The highlight of the weekend is going to be the Thames Diamond Jubilee Pageant on Sunday, 3 June when Queen Elizabeth floats down the Thames on the Royal Barge and more than 300 other boats crowd the river. Other key events for the Jubilee include the Epsom Derby horse race on 2 June, a concert at Buckingham Palace on 4 June, and a service at St. Paul’s Cathedral on 5 June.
Like all massive events, pool coverage helps lighten the technical burden on all involved and minimizes the number of camerapeople fighting for the optimal shot.
“There is a rivalry between the broadcasters, but on the ground there is a lot of sharing,” adds Dunwoodie.
Sky News will take advantage of the 10 BBC cameras that will be located on the Royal Barge as well as having its own crew on a boat and ENG crews reporting from alongside the Thames and from street parties around the UK.
“We’re going to try and offer something different from the BBC, something a bit more laid back, fun, and less heavy-handed,” says Dunwoodie. “We all know the Sky News way, and it isn’t stiff and starchy.”

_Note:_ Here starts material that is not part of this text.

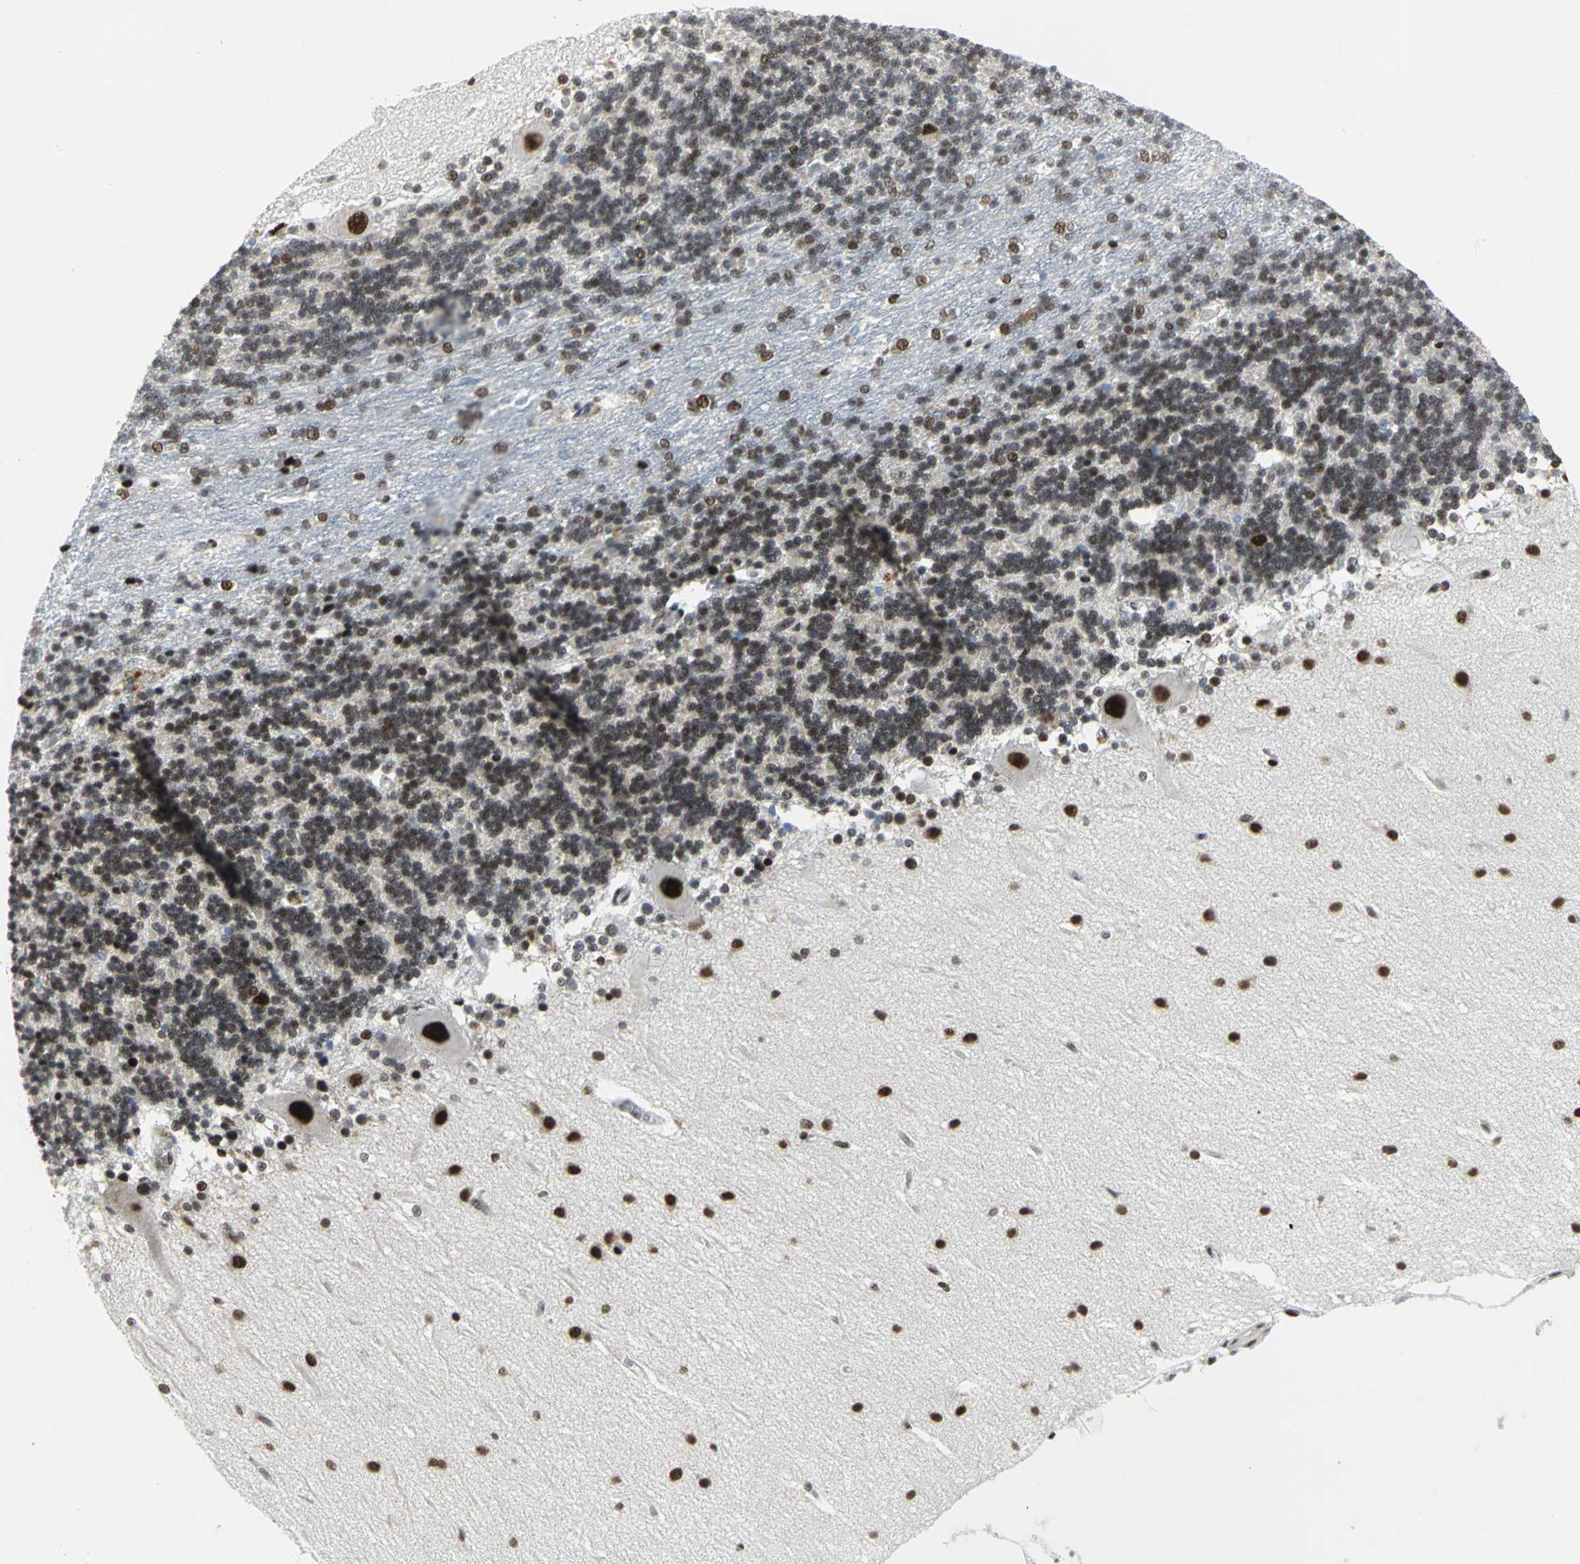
{"staining": {"intensity": "moderate", "quantity": ">75%", "location": "nuclear"}, "tissue": "cerebellum", "cell_type": "Cells in granular layer", "image_type": "normal", "snomed": [{"axis": "morphology", "description": "Normal tissue, NOS"}, {"axis": "topography", "description": "Cerebellum"}], "caption": "IHC of normal cerebellum shows medium levels of moderate nuclear positivity in about >75% of cells in granular layer.", "gene": "SMARCA4", "patient": {"sex": "female", "age": 54}}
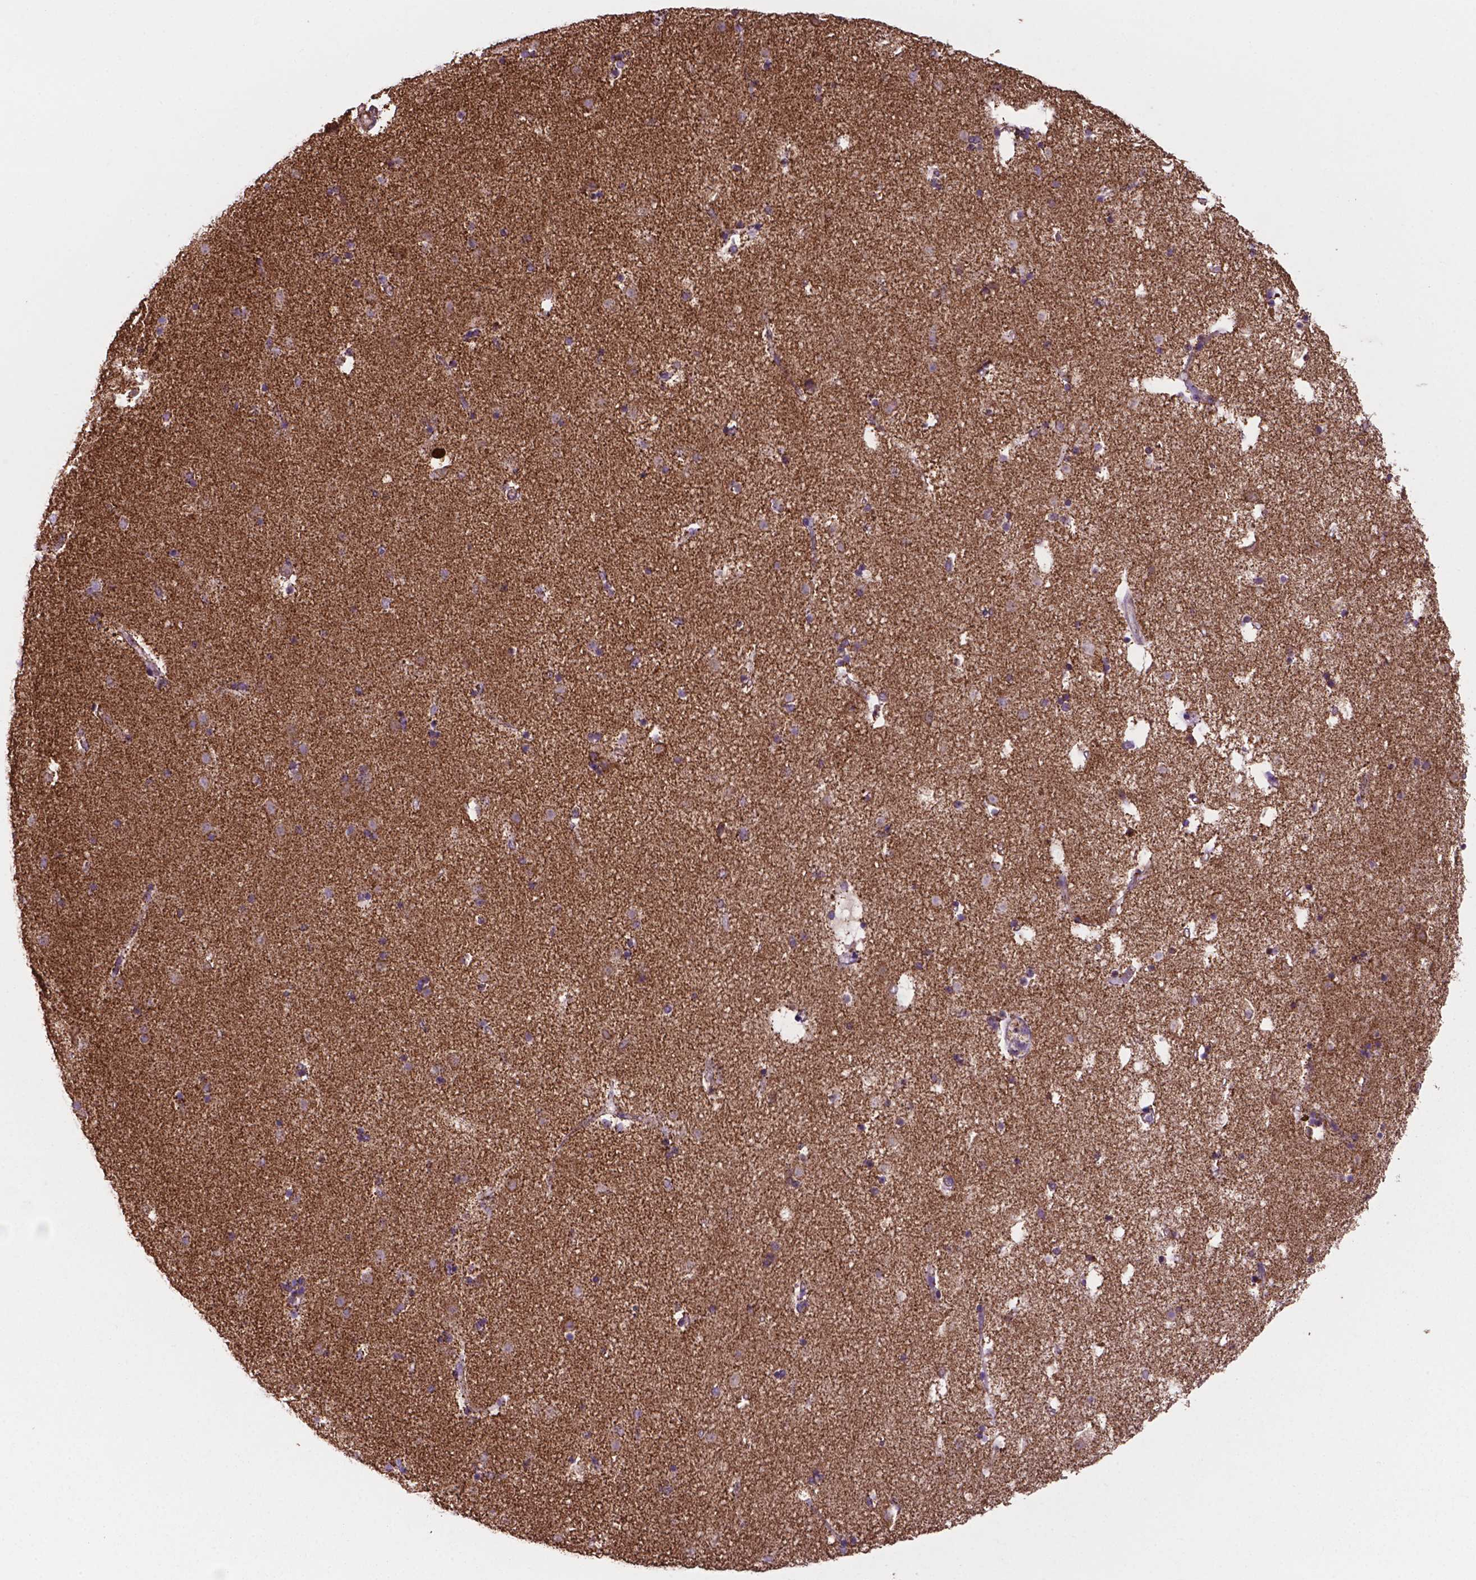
{"staining": {"intensity": "moderate", "quantity": ">75%", "location": "cytoplasmic/membranous"}, "tissue": "caudate", "cell_type": "Glial cells", "image_type": "normal", "snomed": [{"axis": "morphology", "description": "Normal tissue, NOS"}, {"axis": "topography", "description": "Lateral ventricle wall"}], "caption": "The immunohistochemical stain highlights moderate cytoplasmic/membranous staining in glial cells of normal caudate. Nuclei are stained in blue.", "gene": "HSPD1", "patient": {"sex": "female", "age": 71}}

NEP Visions will provide OB support for the Sky News coverage, including an NEP scanner at the network studio near Canada Gate. Upwards of 200 staffers will be involved during the event.
“Our chopper will also be up on Tuesday and will be pooled to other broadcasters with the BBC News chopper,” adds Jackie Faulkner, head of operations for Sky News.
Dunwoodie says that the goal is to give viewers a sense of the atmosphere for an event that has occurred only once before, for Queen Victoria in 1897.
“We’re all really excited,” he explains. “It’s going to be four days of amazing live pictures and excitement.”